話題を探すべく辺りを見回すと、少し離れたところに着ぐるみの集団がいた。さまざまな植物や果物を模した姿をしている。
「みずほ先輩、ゆるキャラ集団がいますよ」
「ほんとね、なにかイベントでもやってるのかしら」
「最近増えましたよね、なし崩し的に」
みずほ先輩の表情が一瞬、固まった。
「――こほん。かつき君、ちょっと聞くけど『なし崩し』ってどういう意味かわかる?」
突然、理知的っぽい質問をしてきた。真面目なカップルを演じているのだろうか。
「当然知ってます」
「うやむやにするってことじゃないのよ」
「わかってますって」
「じゃあほんとうの意味はなーんだ」
真顔のみずほ先輩はパフェをほおばりながら顔を近づけた。
「なし崩し――それはふなっしーのポジションを崩しにかかること。

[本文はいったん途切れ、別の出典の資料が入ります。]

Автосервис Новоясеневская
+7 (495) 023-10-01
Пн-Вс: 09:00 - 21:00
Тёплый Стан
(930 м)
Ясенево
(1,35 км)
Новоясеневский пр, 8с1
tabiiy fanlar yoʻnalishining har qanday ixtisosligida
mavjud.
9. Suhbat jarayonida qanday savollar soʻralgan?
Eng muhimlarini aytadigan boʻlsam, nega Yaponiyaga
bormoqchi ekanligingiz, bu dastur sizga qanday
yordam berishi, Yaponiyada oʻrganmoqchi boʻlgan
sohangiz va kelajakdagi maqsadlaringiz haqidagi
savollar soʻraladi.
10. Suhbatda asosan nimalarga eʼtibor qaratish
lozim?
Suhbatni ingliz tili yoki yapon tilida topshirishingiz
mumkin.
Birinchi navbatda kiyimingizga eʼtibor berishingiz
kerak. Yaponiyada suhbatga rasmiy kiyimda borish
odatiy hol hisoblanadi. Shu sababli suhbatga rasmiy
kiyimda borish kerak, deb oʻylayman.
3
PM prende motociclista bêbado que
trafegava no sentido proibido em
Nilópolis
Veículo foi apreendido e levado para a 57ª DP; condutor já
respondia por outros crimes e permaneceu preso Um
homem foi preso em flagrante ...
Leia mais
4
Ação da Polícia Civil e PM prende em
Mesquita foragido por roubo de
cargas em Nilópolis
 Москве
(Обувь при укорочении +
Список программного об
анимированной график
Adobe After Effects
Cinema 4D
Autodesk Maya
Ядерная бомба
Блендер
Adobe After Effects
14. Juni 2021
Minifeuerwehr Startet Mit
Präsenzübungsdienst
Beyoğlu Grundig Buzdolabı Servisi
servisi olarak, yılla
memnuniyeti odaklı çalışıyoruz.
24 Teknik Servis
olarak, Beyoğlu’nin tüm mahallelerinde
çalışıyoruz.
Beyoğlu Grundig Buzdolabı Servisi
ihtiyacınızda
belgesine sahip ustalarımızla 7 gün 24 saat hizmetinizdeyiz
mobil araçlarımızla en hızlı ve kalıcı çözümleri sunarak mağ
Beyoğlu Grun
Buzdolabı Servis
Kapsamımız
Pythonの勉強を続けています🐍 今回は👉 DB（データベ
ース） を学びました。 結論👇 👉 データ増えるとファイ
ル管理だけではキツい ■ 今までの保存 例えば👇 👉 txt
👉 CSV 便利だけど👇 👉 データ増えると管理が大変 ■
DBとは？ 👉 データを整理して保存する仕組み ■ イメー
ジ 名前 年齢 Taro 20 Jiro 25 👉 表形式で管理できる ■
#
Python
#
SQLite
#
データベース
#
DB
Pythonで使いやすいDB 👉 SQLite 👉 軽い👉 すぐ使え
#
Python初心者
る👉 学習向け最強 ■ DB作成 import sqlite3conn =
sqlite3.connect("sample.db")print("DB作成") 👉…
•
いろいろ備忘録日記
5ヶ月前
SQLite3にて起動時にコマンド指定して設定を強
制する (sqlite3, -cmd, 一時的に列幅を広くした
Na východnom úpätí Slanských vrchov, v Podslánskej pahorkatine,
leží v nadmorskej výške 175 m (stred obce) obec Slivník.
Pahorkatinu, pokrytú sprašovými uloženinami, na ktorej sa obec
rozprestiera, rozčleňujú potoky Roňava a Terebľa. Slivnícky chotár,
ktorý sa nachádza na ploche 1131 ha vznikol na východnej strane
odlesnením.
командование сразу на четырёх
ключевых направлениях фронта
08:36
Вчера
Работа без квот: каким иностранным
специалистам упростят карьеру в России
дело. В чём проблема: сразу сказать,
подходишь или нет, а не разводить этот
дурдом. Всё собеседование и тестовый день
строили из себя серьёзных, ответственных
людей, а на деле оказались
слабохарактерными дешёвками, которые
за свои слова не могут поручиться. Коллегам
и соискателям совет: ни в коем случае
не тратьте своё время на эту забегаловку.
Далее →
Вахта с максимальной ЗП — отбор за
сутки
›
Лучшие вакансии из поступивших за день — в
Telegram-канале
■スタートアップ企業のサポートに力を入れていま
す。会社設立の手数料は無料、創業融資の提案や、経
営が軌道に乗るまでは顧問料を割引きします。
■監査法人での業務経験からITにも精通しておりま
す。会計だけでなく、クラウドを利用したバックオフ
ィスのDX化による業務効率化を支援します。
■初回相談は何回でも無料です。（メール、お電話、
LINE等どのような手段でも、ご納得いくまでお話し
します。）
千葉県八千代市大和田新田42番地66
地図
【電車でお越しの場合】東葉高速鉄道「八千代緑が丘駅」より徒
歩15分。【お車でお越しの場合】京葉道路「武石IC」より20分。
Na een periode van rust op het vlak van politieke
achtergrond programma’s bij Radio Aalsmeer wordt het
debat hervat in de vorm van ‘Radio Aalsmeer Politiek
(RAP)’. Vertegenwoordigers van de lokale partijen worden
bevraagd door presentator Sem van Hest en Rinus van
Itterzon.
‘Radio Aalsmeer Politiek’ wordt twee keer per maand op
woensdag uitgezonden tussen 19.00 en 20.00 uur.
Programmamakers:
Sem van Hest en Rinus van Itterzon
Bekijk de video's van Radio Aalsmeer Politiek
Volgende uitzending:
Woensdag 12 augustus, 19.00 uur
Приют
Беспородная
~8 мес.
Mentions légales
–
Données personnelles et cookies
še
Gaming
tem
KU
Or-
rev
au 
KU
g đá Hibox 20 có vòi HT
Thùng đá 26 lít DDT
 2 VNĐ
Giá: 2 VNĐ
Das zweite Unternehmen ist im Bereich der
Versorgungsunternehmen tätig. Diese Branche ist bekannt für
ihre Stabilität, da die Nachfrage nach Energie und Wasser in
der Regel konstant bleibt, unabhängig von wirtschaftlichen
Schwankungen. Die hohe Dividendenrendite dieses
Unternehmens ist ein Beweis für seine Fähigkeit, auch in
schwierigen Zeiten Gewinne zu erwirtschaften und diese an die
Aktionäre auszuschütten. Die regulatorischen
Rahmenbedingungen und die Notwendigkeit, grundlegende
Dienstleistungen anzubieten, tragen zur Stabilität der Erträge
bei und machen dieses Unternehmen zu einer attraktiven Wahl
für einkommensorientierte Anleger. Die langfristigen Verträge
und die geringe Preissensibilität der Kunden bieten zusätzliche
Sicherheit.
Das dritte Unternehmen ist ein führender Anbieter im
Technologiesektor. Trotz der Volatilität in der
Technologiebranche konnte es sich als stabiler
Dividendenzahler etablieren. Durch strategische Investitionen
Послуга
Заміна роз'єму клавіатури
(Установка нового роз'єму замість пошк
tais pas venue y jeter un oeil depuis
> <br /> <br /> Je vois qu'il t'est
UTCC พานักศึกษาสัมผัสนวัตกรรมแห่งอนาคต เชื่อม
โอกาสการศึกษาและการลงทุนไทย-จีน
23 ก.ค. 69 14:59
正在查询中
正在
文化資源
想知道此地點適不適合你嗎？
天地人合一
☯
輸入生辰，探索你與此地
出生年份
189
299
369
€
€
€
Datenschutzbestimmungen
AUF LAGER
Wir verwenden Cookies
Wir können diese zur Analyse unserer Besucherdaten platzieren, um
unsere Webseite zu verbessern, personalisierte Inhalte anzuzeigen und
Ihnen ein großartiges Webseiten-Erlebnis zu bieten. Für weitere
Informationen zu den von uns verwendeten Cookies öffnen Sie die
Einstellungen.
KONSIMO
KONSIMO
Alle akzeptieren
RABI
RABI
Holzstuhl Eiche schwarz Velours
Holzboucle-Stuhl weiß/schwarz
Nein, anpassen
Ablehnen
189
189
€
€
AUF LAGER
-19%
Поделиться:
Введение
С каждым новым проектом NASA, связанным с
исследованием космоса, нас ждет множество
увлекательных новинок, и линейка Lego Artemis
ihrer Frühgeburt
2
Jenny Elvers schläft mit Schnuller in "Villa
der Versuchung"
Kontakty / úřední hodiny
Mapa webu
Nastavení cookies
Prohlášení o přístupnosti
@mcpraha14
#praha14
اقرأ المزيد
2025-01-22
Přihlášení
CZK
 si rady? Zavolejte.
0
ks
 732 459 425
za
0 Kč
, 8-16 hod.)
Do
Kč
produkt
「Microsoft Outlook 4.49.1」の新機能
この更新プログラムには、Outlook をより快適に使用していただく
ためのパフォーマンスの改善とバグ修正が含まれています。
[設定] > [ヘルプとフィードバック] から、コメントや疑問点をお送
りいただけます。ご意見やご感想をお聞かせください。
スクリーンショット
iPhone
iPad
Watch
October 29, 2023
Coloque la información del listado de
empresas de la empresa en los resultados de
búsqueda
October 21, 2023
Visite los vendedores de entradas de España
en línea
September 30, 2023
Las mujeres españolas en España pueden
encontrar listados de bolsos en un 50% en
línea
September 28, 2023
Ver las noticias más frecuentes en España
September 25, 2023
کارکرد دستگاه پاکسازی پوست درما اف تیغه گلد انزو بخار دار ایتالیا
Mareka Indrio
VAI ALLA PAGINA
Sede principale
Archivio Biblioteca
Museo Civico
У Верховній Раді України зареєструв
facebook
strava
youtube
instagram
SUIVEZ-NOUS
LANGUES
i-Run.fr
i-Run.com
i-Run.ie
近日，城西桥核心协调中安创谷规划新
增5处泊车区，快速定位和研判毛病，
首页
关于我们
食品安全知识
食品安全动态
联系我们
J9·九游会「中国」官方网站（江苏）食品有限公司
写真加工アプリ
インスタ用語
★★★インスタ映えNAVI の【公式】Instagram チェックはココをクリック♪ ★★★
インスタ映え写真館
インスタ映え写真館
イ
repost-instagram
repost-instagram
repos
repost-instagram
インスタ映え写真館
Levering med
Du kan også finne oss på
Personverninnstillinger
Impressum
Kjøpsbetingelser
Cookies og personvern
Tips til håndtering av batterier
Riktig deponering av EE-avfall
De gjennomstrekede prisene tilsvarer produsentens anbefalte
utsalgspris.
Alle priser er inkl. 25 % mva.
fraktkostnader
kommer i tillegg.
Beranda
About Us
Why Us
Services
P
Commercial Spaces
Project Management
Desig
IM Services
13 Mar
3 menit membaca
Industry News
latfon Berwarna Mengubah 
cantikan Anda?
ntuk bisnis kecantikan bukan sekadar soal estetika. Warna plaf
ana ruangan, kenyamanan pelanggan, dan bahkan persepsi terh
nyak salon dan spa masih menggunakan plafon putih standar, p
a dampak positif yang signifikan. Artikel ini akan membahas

ねばーる君が最有力!」
マジレスした瞬間、みずほ先輩は口に含んだクリームを勢いよく噴き出した。俺の顔面に直撃する。
「ぶへっ、みずほ先輩ひどっ!」
「あは、ごめ、かっ、かつき君……、それ面白すぎるよぉ~!」
みずほ先輩はお腹を抱えて大笑い。いったい何がツボにはまったのだろうか。
かたや俺はクリームまみれで笑えない状態だ。
そこでまたもや監督の雄たけびが響く。
「カットだコノヤロー!」
――しまった!
「おめーら面白すぎるんだよぉ! NG集に組み込んでやるから覚悟しとけよぉぉぉ!」
監督は笑いながらこめかみに青筋を立てている。みずほ先輩はいまだに声を殺して悶絶していた。